Jesus suffered in this beautiful yet broken world, and it was his hope in the LORD that enabled him to forgive those who betrayed him, bless those who tortured him and love those who hated him.

communion-pritchard-park

Of course, this was not easy for Jesus. It was with blood, sweat, and tears that he prayed for strength and courage to endure the coming crucifixion. It was prayer sustained by hope in the faithfulness and love of the LORD. 

Don’t try to feel strong or courageous, don’t try to feel hopeful.

To be strong, to be courageous, to be hope-full in the LORD are all actions. It’s how others will describe you as they observe you doing the hard work of not despairing, of forgiving, of persevering in justice, mercy, humility, and joy.

How can you become more hope-full in the LORD?

It helps to hang out with others that are also hope-full. Learn from them, talk it out with them, watch them, pray with them.

Together, be attentive to the presence of Christ in your life. Trust that the LORD is with you, always working for the restoration of all things in your community.

Read the gospels of Jesus being strong and courageous, and that of the apostle Paul in the New Testament. Read the stories of the prophets in the Old Testament too.

Take a moment to give thanks throughout the day for what is going well, and ask others for help when it’s getting tough trying to do what is right.

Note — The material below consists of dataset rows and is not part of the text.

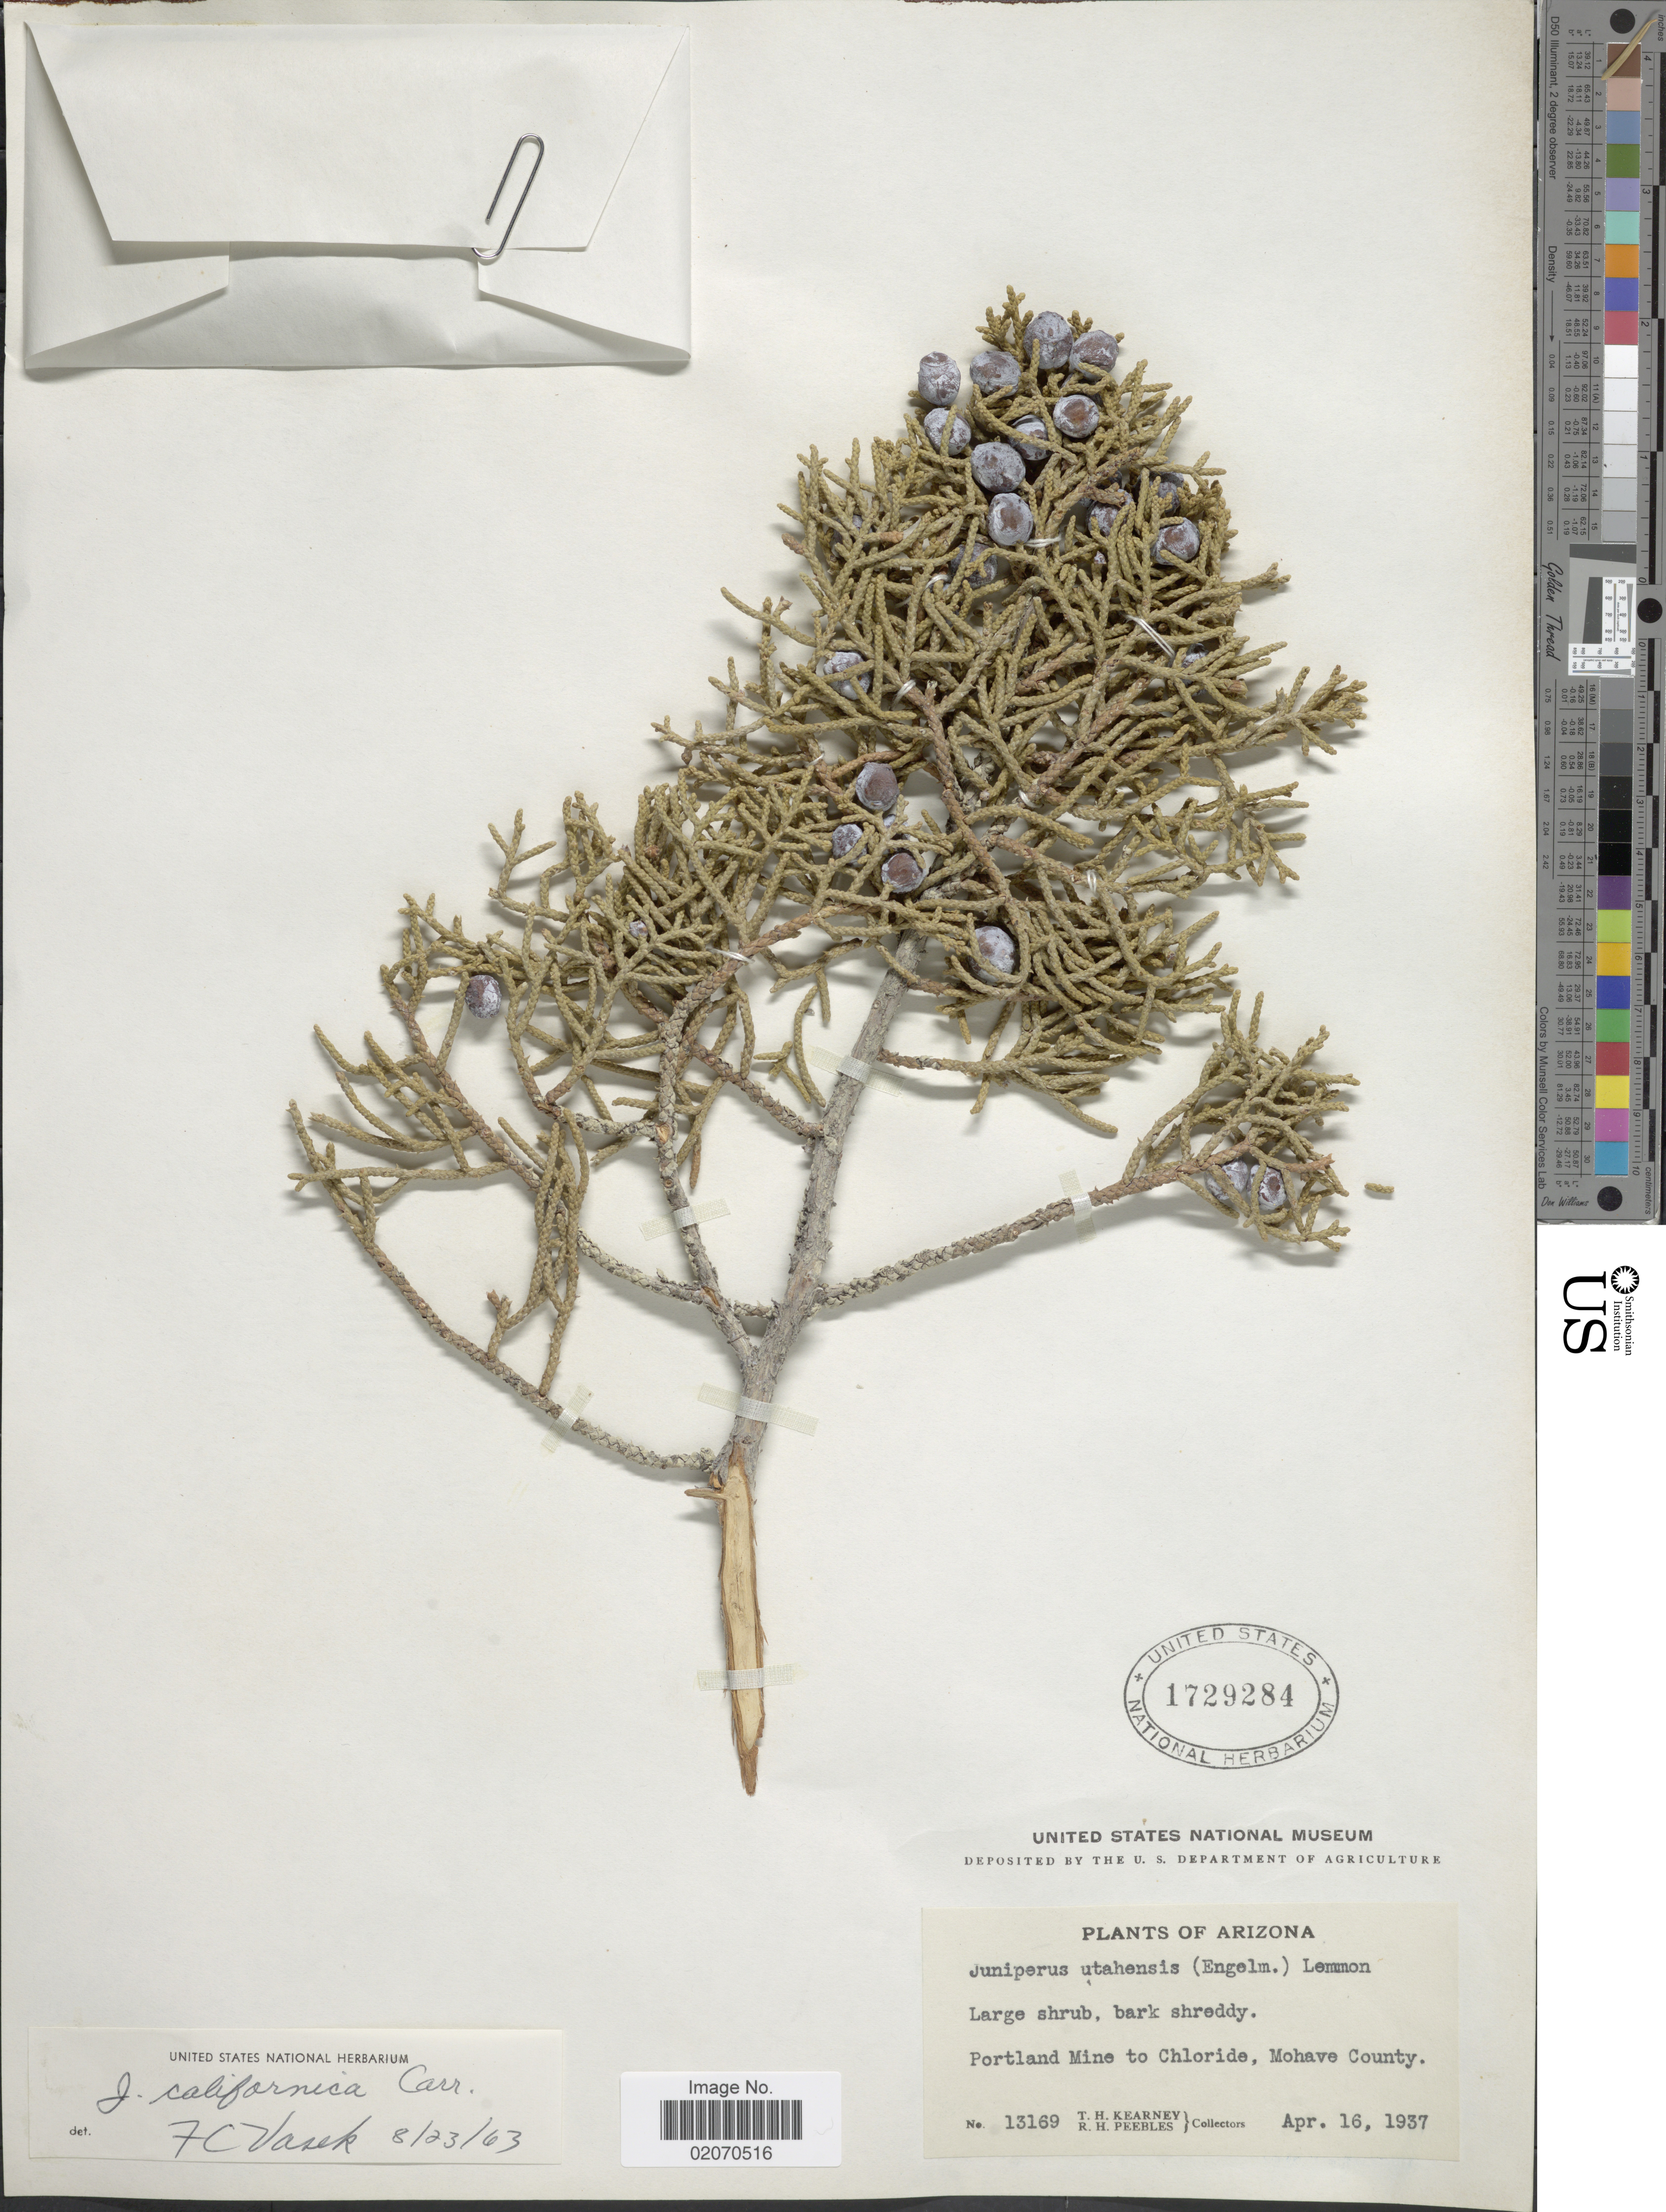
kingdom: Plantae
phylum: Tracheophyta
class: Pinopsida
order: Pinales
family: Cupressaceae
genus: Juniperus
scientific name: Juniperus californica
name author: Carrière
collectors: T. H. Kearney & R. H. Peebles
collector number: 13169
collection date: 1937-04-16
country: United States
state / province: Arizona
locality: Portland Mine to Chloride, Mohave County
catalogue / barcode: US 1729284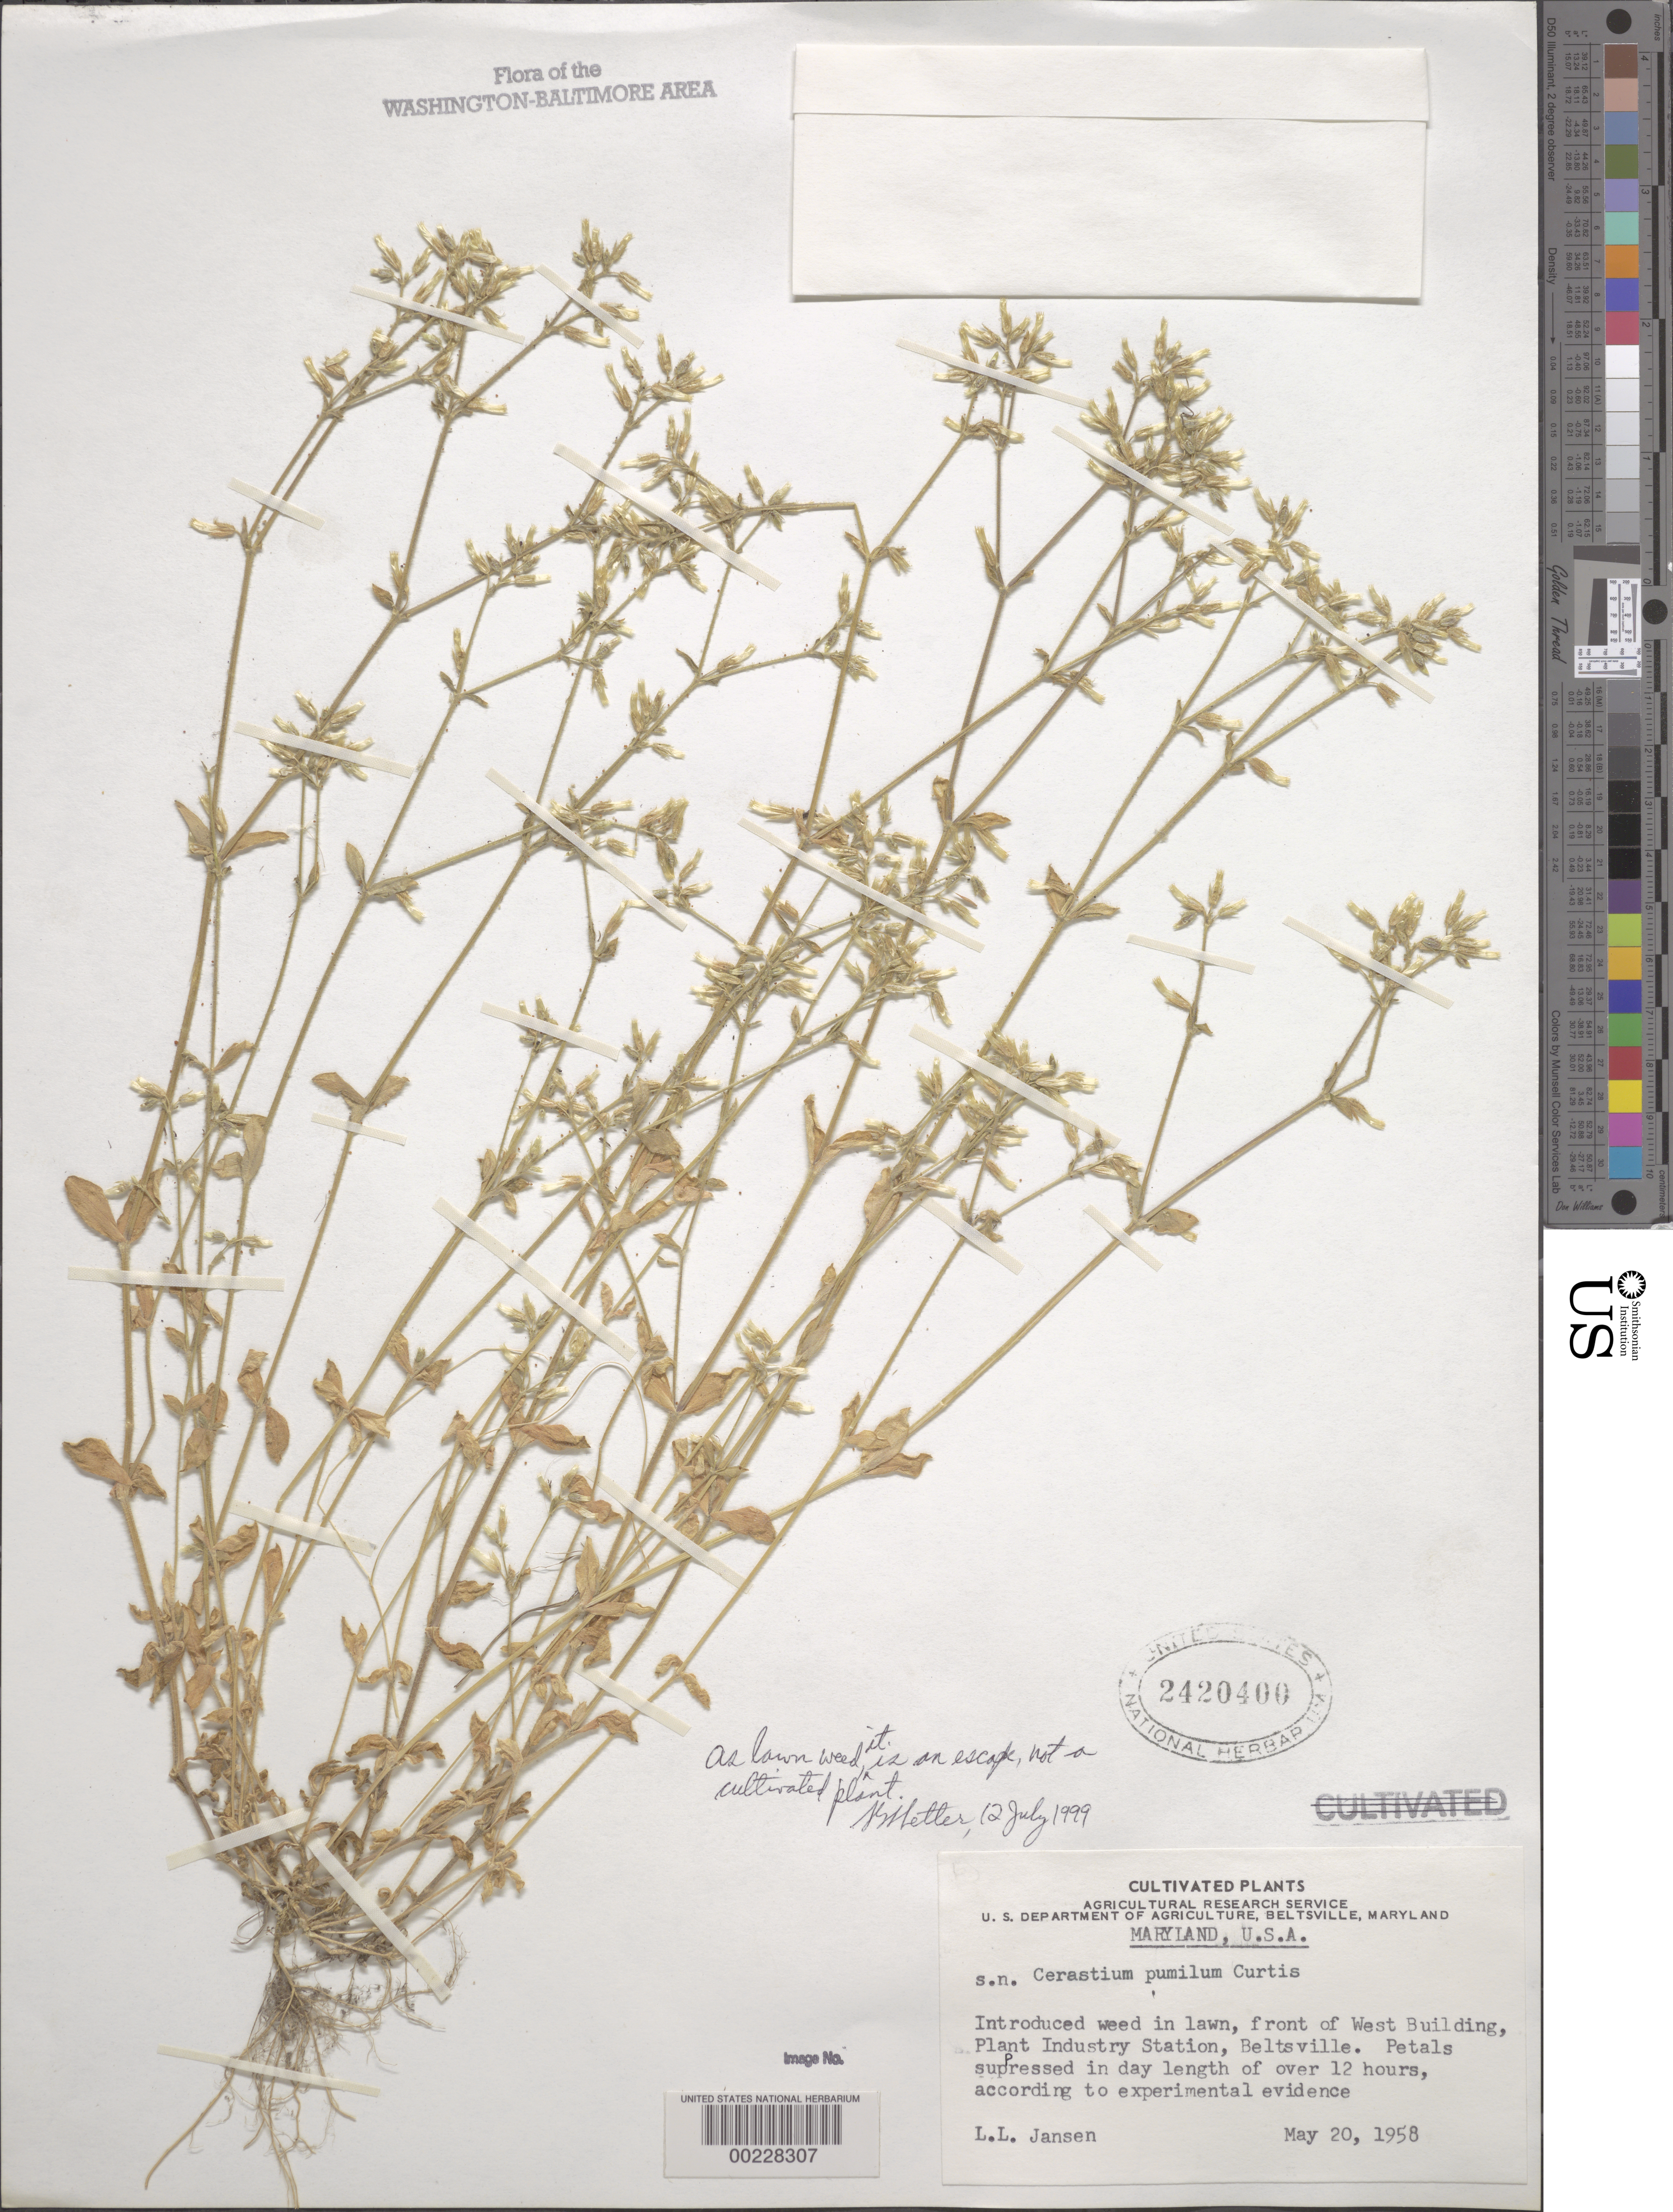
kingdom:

You can also make this your breath-prayer, let it be on your mind and in your spirit throughout the day: “Be strong, be courageous, all you that hope in the LORD.”

 

Striving To Be For All

As a Christian in the YMCA, I strive everyday to live out our mission in a way that honors Christ and builds up others in spirit, mind and body.

One of the things I love about the Y is their commitment to be “for all.” That’s not an easy promise to keep, but it’s the right thing to do.

In getting to know more staff and members of the Y, I’m impressed at how many strive everyday to be “for all”. I appreciate the honesty from those who are on the journey to learn how to be for all.

There are always more people to be for, and it takes a lot of humility, patience, wisdom, and compassion to learn how to be for others.

It means a lot to me to have this kind of support from the Y as they gently, methodically, and persistently explore how to be for all in a way that embodies our Christian principles, builds spirit, mind, body for all, and strengthens the foundations of our community.

Because this is such personal work that requires inner transformation, as a Christian my striving to be for all is sourced in Christ.

He is both an example of how to be for the world – a beautiful but often horribly broken world- and be a savior of people – beautifully but also tragically broken people.

Soren Kierkegaard was a Christian writing around the same time the YMCA was being established in Britain, North America, and the world. His writings have been helpful to me in striving to live Christianly in a way that is caring, honest, respectful, and responsible.

His quote below has helped me reflect on how Christ helps me be for all.

I’m not always a very good Christian, and I’m not always very good at being for all.

But I appreciate what Kierkegaard is getting at here for Christians.

My take on the quote: Being saved from our sins should keep us humble and full of unending compassion for others, and when we fail at that, we are reminded of how much humble compassion Christ has towards us, which prompts us to repent and renew our striving to be humble and compassionate, with the help of Christ himself as our teacher and savior.

“It must be firmly maintained that Christ did not come to the world only to set an example for us. 

If that were the case we would have law and works-righteousness again.

He comes to save us and in this way be our example. 

His very example should humble us, teach us how infinitely far away we are from resembling him.

When we humble ourselves, then Christ is pure compassion. 

And in our striving to approach him, he is again our very help.

It alternates: when we are striving, then he is our example; and when we stumble, lose courage, then he is the love that helps us up.

And then he is our example again.”

~ Soren Kierkegaard, Provocations, pg 223

This writing from Kierkegaard helps me frame how I strive to “love my neighbor as myself” which is how I try to be for all.